You have learnt in the text how Huygens’ Principle leads to the laws of reflection and refraction. Use the same principle to deduce directly that a point object placed in front of a plane mirror produces a virtual image whose distance from the mirror is equal to the object distance from the mirror.
Huygens principle is used to explain phenomena such as refraction, reflection and diffraction by describing the light to travel forward in the form of wave fronts. These primary wave fronts act as source for the next secondary one in the propagation of light.
We start by supposing that an object O placed in front of a plane mirror MP at a distance equal to the radius of the circle (as shown in the figure below)
A circle is drawn from the centre taken as object O such that the plane mirror is just tangent to the circle at the point P. The Huygens’s Principle thus points that AB is the first wave front of the incident light from the object O.
If we suppose the absence of the mirror, then by Huygens principle a similar wave front can be drawn parallel to AB behind the P at a distance of the same radius of the circle (as given in the figure below).

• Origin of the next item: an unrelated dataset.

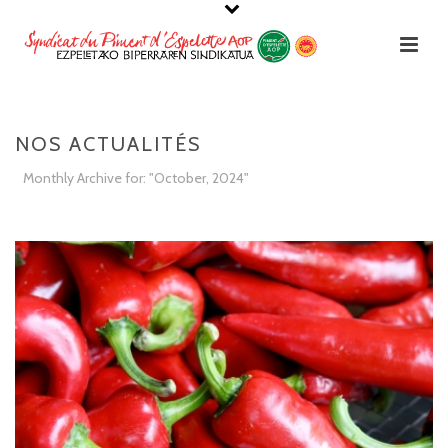
NOS ACTUALITÉS
Monthly Archive for: "October, 2024"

A’B’ can be considered as a virtual reflected ray for the plane mirror. Therefore, a point object placed in front of the plane mirror produces a virtual image whose distance from the mirror is equal to the object at an equal distance. Further another secondary wave front can be drawn by taking the circle A’B’ and placing a mirror tangent to the circle and parallel to the previous one. The point ‘P’ will act as an object for the next virtual image. The secondary wave fronts thus are at a distance of the radius of the circle from the tangent of a virtual plane mirror.